2002 – The Differend

The Differend

2002
16 min.
DVcam
1999 MiniDV 5''

Lyotard's term for a dispute resulting from the fact that one party cannot voice her complaints (or points) because the other insists on speaking within a different language game or genre of discourse.

After a scene of William Wyler's film The Collector (1965) written by Stanley Mann and John Kohn.

Performers: Sophie Whettnall and Manuel Saiz

With the help of Diana Baldon, Lucas Bambozzi, Jorge Bravo, Marko Daniel, Jonathan Kemp, Masami Kikuchi, Siew-wai Kok, Sophia Lycouris, Sakiko Nishihara, Hiraki Sawa, Serguei Schmat, Julia Sjödin and Toru Souma.

Background information

One side's legitimacy does not imply the other's lack of legitimacy. However, applying a single rule of judgment to both in order to settle their differend as though it were merely a litigation would wrong (at least) one of them (and both of them if neither side admits this rule). Jean François Lyotard

The starting point of the work is a scene of William Wyler's The Collector, in which the two main characters argue about a Picasso painting. This scene has been reshoot in 11 versions that correspond each to a different language.

To shoot versions in several languages was a common practice in the beginning of sound cinema, when dubbing techniques were not yet developed enough. It was frequent to swap actors in the same sets to shoot the international versions of the film. But sometimes also happens that the same actors were forced to play every version of the film: famous actors were required at all times in the screen because the pressure exerted by the early stars system. That was the case of Stan Laurel and Oliver Hardy, which used to learn by heart the Spanish, Italian, German and French dialogues. Then they delivered it during the shoot with a very characteristic accent that was related, for the audiences of those versions, to what makes them funny.
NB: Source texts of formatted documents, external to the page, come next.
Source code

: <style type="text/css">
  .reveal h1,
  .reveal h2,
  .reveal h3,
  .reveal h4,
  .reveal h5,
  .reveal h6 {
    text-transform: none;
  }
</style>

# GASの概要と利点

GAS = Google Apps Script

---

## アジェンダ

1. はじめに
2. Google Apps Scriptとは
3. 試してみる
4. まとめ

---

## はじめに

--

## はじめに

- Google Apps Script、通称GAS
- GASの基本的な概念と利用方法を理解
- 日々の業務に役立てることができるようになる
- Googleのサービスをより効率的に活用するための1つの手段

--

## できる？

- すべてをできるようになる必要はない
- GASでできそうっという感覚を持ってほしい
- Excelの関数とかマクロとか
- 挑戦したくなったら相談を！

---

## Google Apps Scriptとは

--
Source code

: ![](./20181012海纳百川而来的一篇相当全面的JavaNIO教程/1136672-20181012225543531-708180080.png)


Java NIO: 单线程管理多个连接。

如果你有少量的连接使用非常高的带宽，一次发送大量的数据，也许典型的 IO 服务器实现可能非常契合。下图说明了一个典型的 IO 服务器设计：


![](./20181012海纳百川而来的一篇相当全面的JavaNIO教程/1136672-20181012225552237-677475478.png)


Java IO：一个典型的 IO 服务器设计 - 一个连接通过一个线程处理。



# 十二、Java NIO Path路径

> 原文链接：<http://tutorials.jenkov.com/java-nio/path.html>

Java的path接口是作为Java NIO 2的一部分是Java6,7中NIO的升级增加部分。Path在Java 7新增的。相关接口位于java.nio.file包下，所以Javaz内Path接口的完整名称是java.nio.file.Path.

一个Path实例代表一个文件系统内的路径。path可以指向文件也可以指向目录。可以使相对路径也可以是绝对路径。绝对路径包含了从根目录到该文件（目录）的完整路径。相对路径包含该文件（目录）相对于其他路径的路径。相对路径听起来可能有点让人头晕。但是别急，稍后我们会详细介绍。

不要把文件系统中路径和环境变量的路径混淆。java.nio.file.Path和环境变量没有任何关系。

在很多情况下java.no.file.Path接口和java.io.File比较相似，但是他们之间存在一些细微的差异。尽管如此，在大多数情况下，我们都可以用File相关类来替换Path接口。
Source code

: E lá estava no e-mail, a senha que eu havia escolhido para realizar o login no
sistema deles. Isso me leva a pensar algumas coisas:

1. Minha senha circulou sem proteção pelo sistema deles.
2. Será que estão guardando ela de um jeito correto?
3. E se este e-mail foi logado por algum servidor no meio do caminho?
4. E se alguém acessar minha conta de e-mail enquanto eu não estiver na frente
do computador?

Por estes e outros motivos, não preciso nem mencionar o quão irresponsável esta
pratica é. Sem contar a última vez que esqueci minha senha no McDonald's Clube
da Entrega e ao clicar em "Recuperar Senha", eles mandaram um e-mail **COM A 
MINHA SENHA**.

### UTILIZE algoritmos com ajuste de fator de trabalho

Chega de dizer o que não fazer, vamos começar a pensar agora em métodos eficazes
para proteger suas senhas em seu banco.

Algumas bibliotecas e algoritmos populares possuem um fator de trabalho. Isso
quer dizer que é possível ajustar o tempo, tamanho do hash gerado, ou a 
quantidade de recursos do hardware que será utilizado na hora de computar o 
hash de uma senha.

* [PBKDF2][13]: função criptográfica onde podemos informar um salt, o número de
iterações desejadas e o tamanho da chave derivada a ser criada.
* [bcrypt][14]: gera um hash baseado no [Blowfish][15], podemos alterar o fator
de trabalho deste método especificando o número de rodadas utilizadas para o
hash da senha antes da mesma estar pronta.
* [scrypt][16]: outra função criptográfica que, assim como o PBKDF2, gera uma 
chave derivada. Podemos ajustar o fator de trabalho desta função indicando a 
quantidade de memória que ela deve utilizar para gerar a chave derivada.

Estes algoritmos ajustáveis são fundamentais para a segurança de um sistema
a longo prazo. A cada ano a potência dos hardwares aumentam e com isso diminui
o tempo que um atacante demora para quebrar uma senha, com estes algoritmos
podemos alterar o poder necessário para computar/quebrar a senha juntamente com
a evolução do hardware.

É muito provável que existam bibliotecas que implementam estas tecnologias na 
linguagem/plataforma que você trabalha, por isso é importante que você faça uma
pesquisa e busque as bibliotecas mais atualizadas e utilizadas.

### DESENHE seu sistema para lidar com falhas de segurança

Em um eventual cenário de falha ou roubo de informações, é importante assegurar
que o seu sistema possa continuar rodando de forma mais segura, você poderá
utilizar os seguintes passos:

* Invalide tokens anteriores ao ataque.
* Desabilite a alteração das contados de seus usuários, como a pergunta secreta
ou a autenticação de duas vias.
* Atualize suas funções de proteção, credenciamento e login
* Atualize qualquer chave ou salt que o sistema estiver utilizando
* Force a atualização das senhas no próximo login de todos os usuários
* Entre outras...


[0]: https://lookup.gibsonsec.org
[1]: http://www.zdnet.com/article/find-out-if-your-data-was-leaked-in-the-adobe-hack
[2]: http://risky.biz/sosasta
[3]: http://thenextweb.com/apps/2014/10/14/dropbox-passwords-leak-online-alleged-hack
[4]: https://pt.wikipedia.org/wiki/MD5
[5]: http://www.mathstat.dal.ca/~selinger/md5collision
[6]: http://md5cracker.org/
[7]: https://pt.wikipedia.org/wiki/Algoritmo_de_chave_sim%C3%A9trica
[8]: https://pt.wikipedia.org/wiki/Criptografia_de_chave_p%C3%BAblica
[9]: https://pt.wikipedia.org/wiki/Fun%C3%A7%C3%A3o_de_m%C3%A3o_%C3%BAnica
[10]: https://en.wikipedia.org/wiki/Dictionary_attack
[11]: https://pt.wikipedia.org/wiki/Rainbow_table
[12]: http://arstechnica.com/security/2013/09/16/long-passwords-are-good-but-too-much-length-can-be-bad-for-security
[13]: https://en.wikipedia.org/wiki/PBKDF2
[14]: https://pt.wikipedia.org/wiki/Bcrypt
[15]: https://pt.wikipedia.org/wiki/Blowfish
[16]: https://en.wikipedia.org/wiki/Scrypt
The Collector is a film about the contact between two spheres of thinking completely separated of the other, the one of an artists and this of her kidnapper. All attempts to create a common space of communication fail. Performers are heterogeneous even to their own words.

 

Dialogue

Freddie

That's a good painting. Isn't it?

Miranda

Yes... Yes, it is a Picasso

 

 

Freddie

People don't like that

 

 

 

Miranda

Well, of course they don't. He is not trying to draw a face as it is. He is trying to express the faces as he sees it and feels it.

 

 

 

Freddie

Because he sees it that way that makes it good

Miranda

But it is not a photograph

Freddie

What is wrong with photographs?

Miranda

Nothing wrong with photographs

Freddie

Photographs don't lie

Miranda

Neither does this. It's a face from all different angles. It's a character behind the face.

 

 

 

Freddie

It's just a joke. That's all it is. It's just a bad joke

 

 

 

 

Miranda

Just because you can't grasp it right away

 

 

 

 

Freddie

Well, how do I grasp it?

 

 

 

 

(Silence)

 

 

 

 

Freddie

I will tell you something about this. It doesn't mean anything. Not just to me, to anybody else. You just say it does because some professor somewhere told you it did. It makes you so superior. You and all your friends. I don't think one in a million decent ordinary people would say that this is any good. It is rubbish, rubbish, that's all it is.